German Jan Ullrich has officially ended his career. The former Olympic champion and Tour de France winner made the announcement on Monday morning in a press conference in Hamburg.

Sacked by his team, T-Mobile, last summer, Ullrich’s name had been repeatedly linked to that of Eufemiano Fuentes, the Spanish doctor at the centre of the Operacion Puerto scandal. T-Mobile therefore decided first to keep him out of the 2006Tour team – making the announcement just 24 hours before it was due to start – and then to show the German the door.
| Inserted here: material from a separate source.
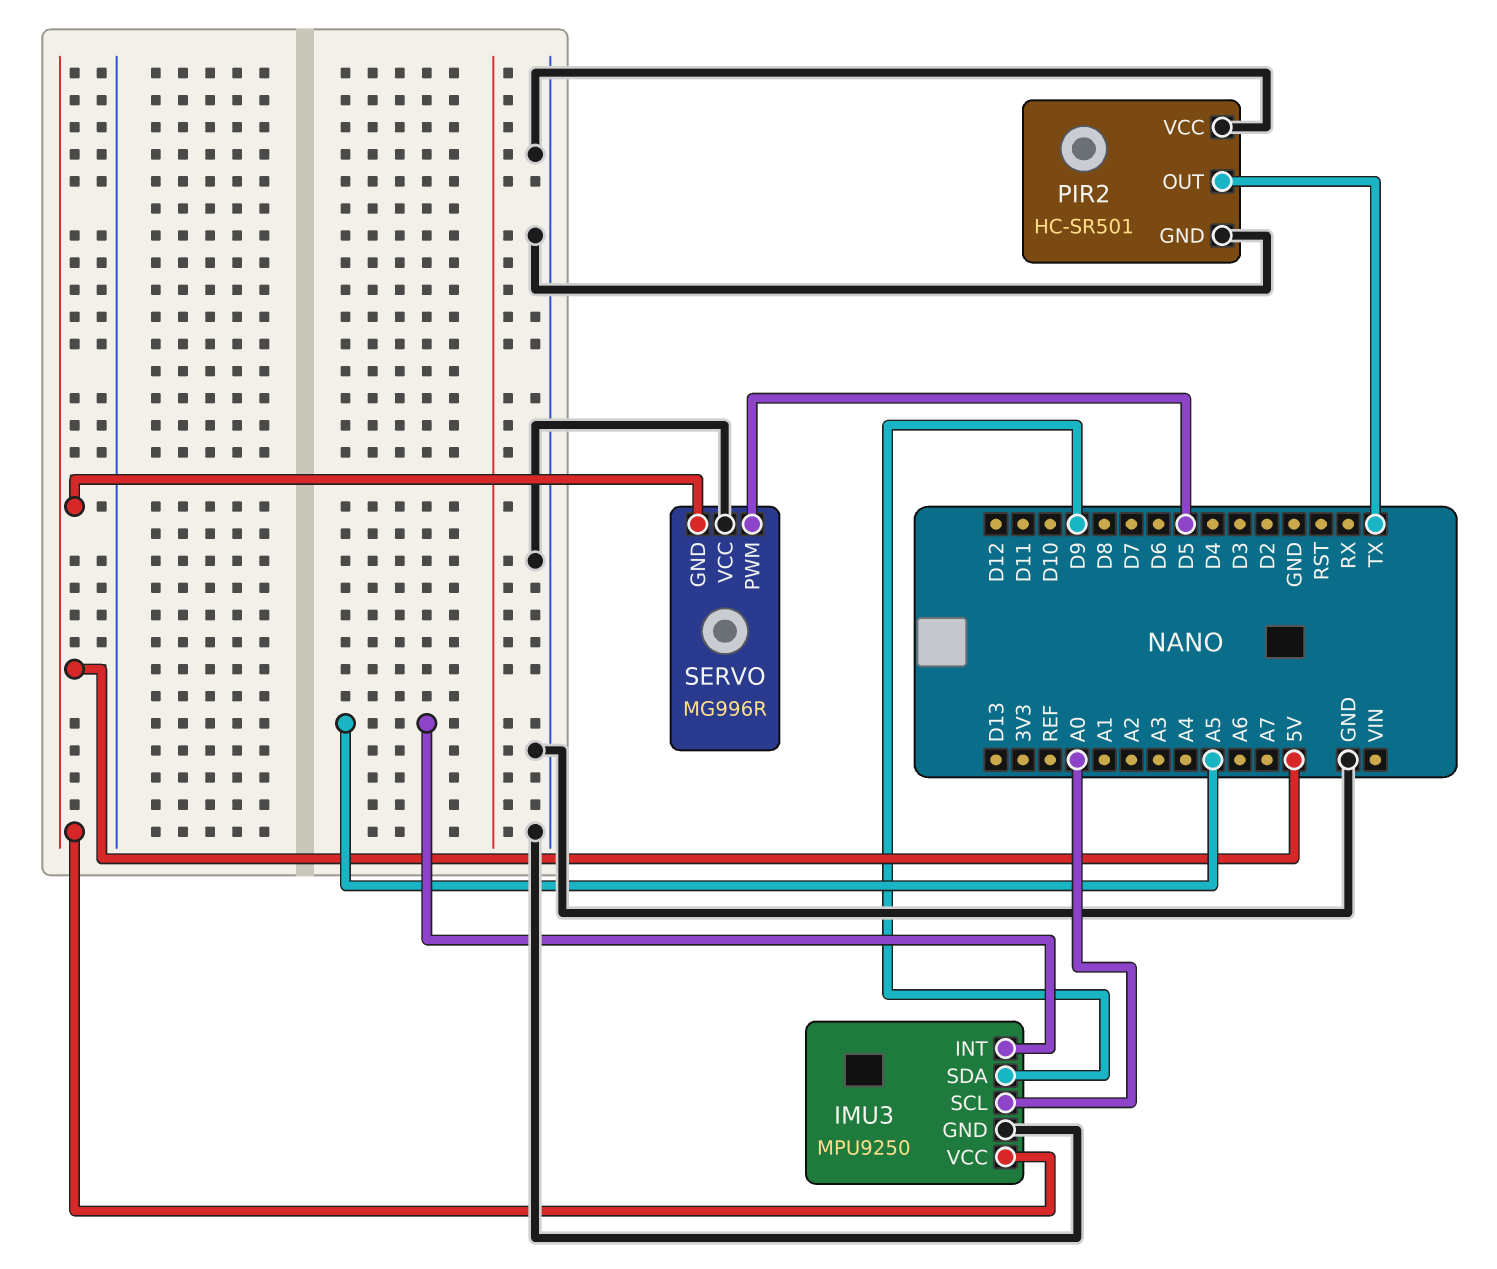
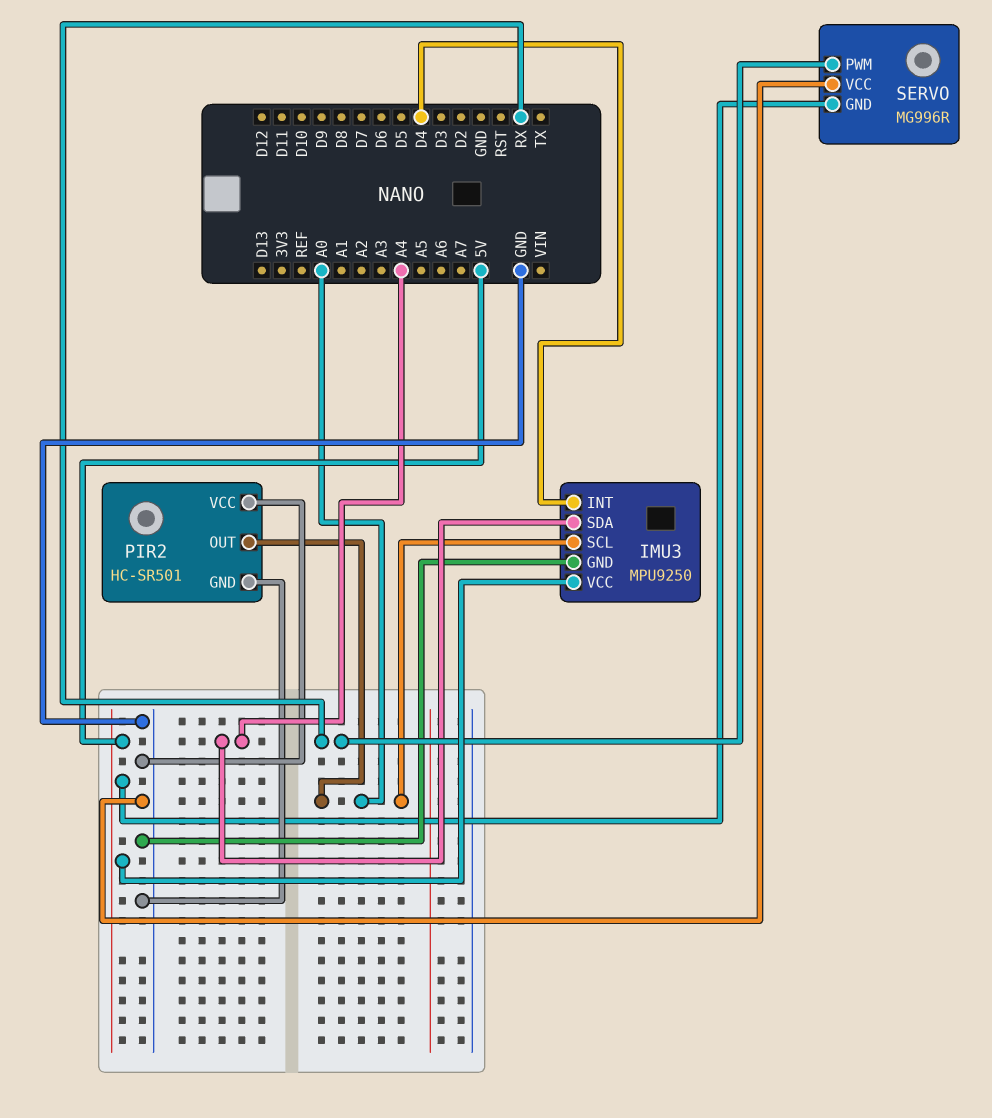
IMU3 pin INT: A5 -> D4
IMU3 pin SDA: D9 -> A4
PIR2 pin OUT: TX -> A0
SERVO pin PWM: D5 -> RX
Teamless and without a licence Ullrich had repeatedly asserted his innocence – but to no avail. He even provided a sample of his DNA for German authorities investigating the allegations that he had worked with Fuentes. Up to now, as the Puerto investigation continues to stagnate in Spain, the allegations remain unsolved.

Rumours of a possible signing and a fresh start with Quick Step, Discovery, Tinkoff and finally a small German team, Volksbank, all proved to be groundless. Ullrich even began training again, principally in Mallorca, but as the 2007 season started, it was looking more and more unlikely he would race again. The categoric refusal of the Tour of Germany organisers to accept him in their race this summer made it harder for any sponsors to risk taking him on.

A rider who started his career in late 1995 and who rode through the entire Lance Armstrong era, Ullrich’s career has been as noteable for its highs – such as the ‘97 Tour, two World Time Trial victories, the 1999 Vuelta and the 2000 Olympics road-race – as it has been for its lows.

Described by Lance Armstrong as “the only rider I really fear on the bike”, Ullrich notched up five second places in the Tour as the American beat him time and again each July. Other setbacks included a positive test for amphetamines, problems with his weight and last but not least his as yet inconclusive connections with Puerto.